Safety first and always
Blacklands Railroad’s growth has come even as the short line has logged an impressive safety record. “Since 1999, we have received the Jake Award every year, the safety award given to those short line railroads that have been accident free,” Defebaugh says. “This is something I am especially proud of and happy to display these awards on our front office wall. I’ve always tried to maintain the safety aspect of the railroad, and the American Short Line and Regional Railroad Association [ASLRRA] has helped me keep up with that.”
Part of the impressive safety effort includes constant infrastructure upgrading. ‘’We’ve diligently worked on improving the railroad overall,” says its president. “We’re still excepted, Class 1 track, but we put in new ties and other modest upgrades.
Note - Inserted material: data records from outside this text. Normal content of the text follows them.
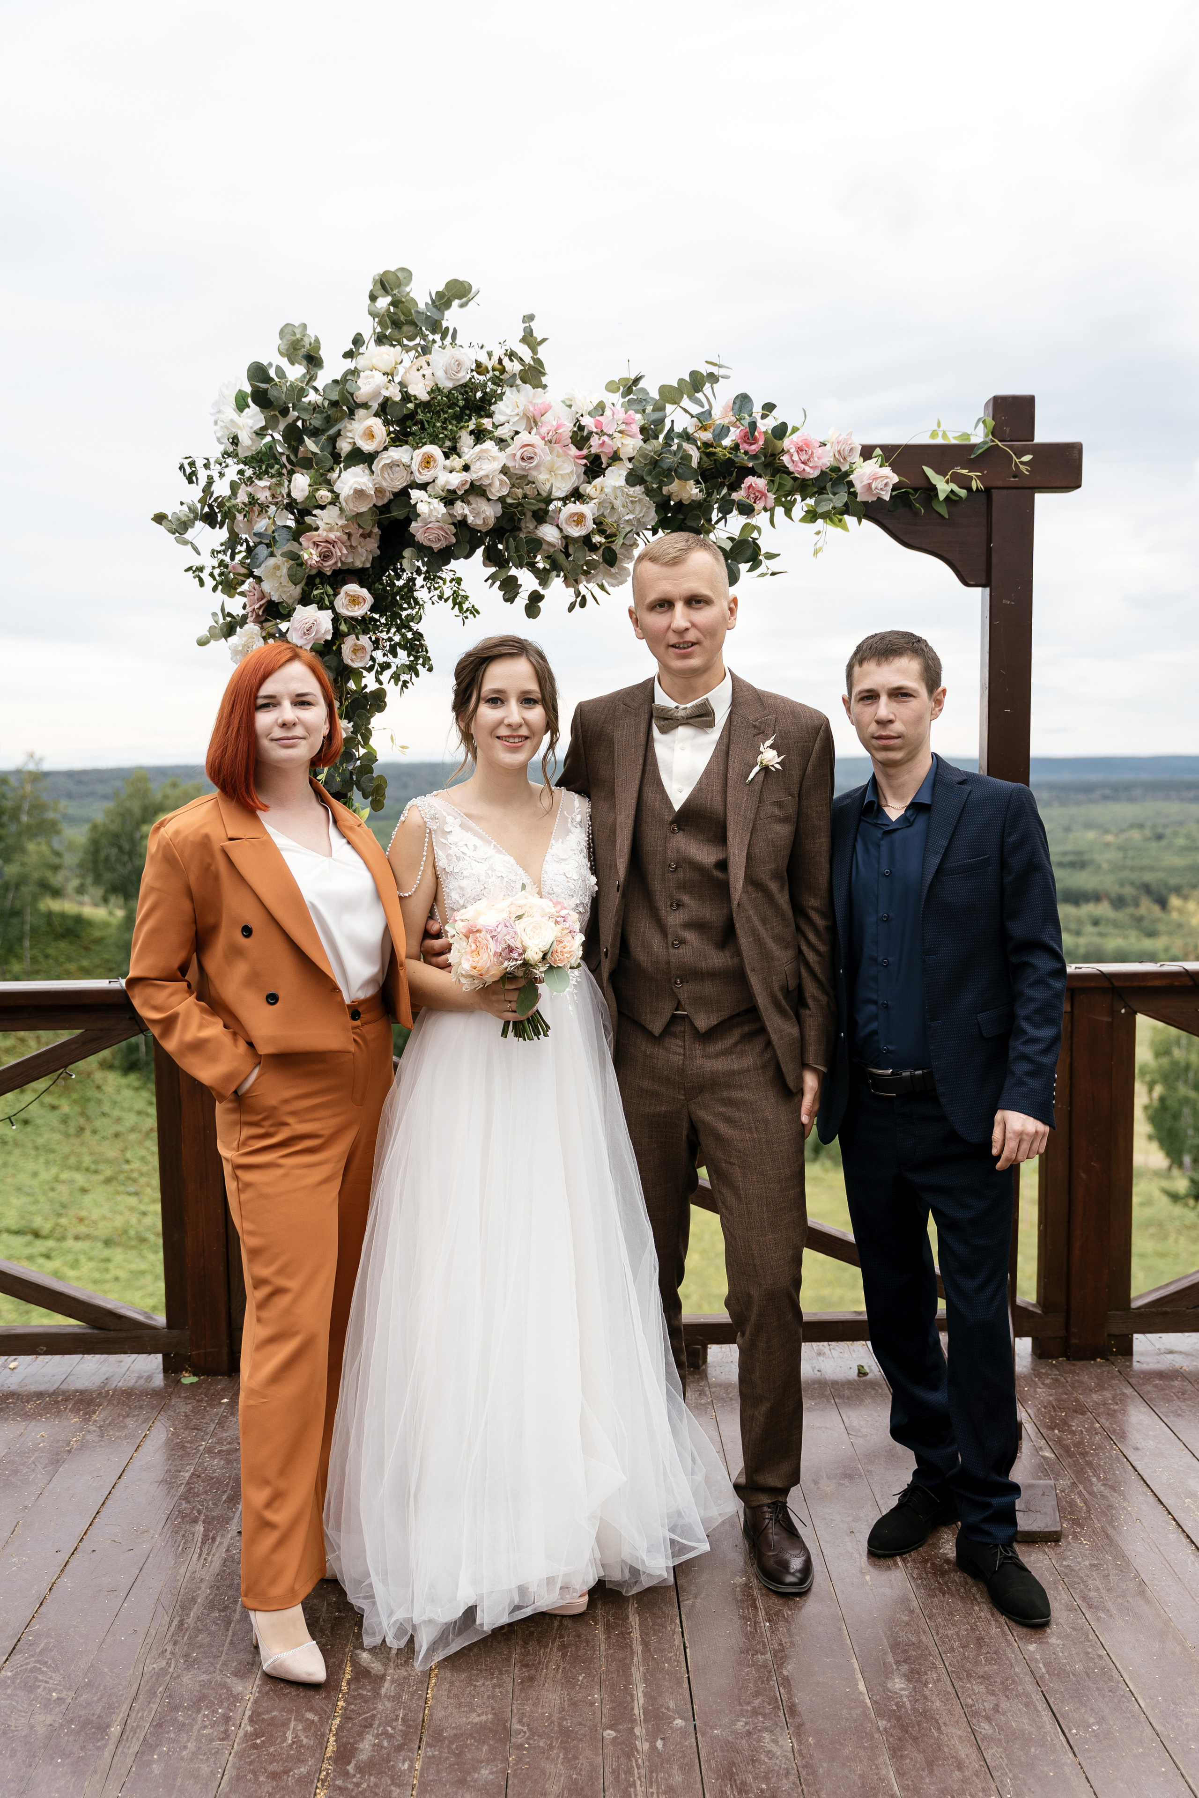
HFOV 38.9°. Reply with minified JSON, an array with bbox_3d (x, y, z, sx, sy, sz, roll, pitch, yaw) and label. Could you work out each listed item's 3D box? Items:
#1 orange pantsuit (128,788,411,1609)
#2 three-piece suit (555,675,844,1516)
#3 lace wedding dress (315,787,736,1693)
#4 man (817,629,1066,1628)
[{"bbox_3d":[-0.553,0.466,2.838,0.460,1.300,0.340,-4,6,-36],"label":"orange pantsuit"},{"bbox_3d":[0.176,0.340,3.050,0.540,1.460,0.330,0,5,8],"label":"three-piece suit"},{"bbox_3d":[-0.153,0.517,2.963,0.680,1.390,0.620,-3,5,-25],"label":"lace wedding dress"},{"bbox_3d":[0.606,0.367,3.002,0.490,1.665,0.400,2,5,25],"label":"man"}]

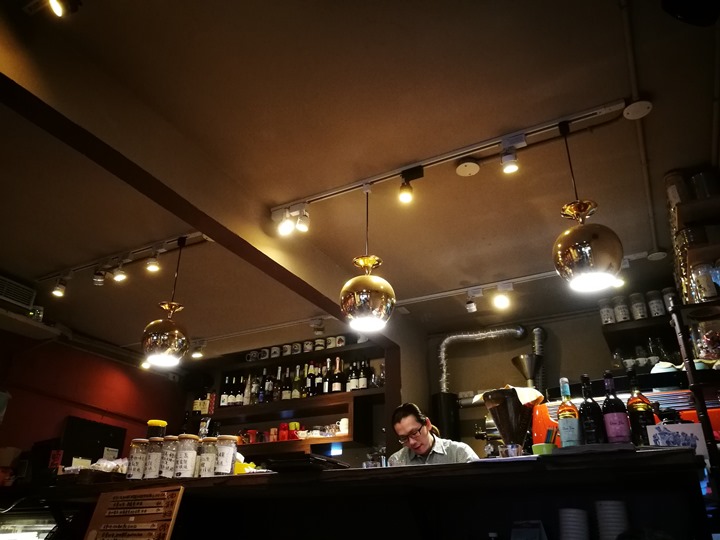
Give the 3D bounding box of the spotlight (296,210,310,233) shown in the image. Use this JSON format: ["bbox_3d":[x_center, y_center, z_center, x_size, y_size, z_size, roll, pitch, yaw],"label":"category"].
[{"bbox_3d":[-0.296,-0.254,2.942,0.080,0.105,0.070,8,-26,-15],"label":"spotlight"}]

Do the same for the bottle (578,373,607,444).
[{"bbox_3d":[0.905,0.548,2.195,0.079,0.285,0.079,-13,-30,25],"label":"bottle"}]

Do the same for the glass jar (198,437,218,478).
[{"bbox_3d":[-0.775,0.954,2.862,0.084,0.195,0.084,7,-26,-13],"label":"glass jar"}]

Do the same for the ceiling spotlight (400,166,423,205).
[{"bbox_3d":[0.259,-0.434,2.886,0.110,0.160,0.075,-12,-29,25],"label":"ceiling spotlight"}]

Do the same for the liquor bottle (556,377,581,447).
[{"bbox_3d":[0.827,0.567,2.234,0.075,0.280,0.075,-13,-30,25],"label":"liquor bottle"}]

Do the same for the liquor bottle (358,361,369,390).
[{"bbox_3d":[0.031,0.910,4.846,0.075,0.250,0.075,-12,-29,25],"label":"liquor bottle"}]

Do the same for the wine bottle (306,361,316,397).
[{"bbox_3d":[-0.421,0.942,4.830,0.082,0.312,0.082,1,-27,0],"label":"wine bottle"}]

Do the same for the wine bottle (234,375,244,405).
[{"bbox_3d":[-1.092,1.111,5.148,0.076,0.298,0.076,-13,-30,25],"label":"wine bottle"}]

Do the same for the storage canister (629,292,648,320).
[{"bbox_3d":[1.925,0.256,3.896,0.094,0.203,0.094,-13,-30,25],"label":"storage canister"}]

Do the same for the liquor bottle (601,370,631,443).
[{"bbox_3d":[0.929,0.510,2.050,0.079,0.287,0.079,-11,-28,22],"label":"liquor bottle"}]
We’re hoping to engage some investors that would allow us to incrementally improve our track. So far, we’ve done it hand to mouth.”
Safety and maintenance efforts translate back into (and benefit) Blackland Railroad’s marketing thrust, something Defebaugh saw take place in 1999 with the original short line segment, and again recently with in reactivating the Henderson-Overton Branch Railroad. Defebaugh praises farsighted officials within the Rusk County Rural Rail District for aiding his efforts. “If not for the vision of Chairman John Cloutier and Vice Chair Sue Henderson and the board to make some personal sacrifices, to spend their time and money on stopping the abandonment process and turn a line into a success and community asset, this opportunity would have been lost forever,” he says.
The results have been gratifying. “We have only been operating the [Henderson] property since last August and we have more than tripled the traffic that the Union Pacific had in its last year of operation,” Defebaugh claims. “Our forecast for the 2011 fiscal year is to be moving close to 2,000 carloads a year, which will be a substantial increase from the 250 cars UP handled in its last year with the line—and possibly the most cars handled on the line over its 100 year history.”
Future growth options
If the customer is king, Defebaugh is intent on creating more kings for his shortline, even if at some point he must cede his solo role as company marketing representative oto others. “I realize that,” he says with a laugh. “I thinks that’s the progression of the business. These days I’m rarely on the train; the marketing and sales end of it keeps me busy. But I’d hire someone who’s willing to take sensible risks; we’ll do what we can to get that customer.
“My motto is ‘customers get customers, and that must include operations. By locating a one-car-a-week customer for transloading , that will bring others to that site or convince that customer to establish a permanent site on our railroad,” he says. That goes not just for Blackland Railroad’s current properties but for any future additions as well. “We want to expand and there are other opportunities” in the region, Defebaugh says.
“I like to say we operate on the customer’s schedule, not the other way around. By having this attitude, and projecting it to all our employees, this creates a culture of customer service that is beyond compare with many other railroads or certainly other industries,” Defebaugh says. Thinking “customer” has driven Blacklands Railroad straight to recognition within its own industry as Railway Age’s 2011 Short Line of the Year.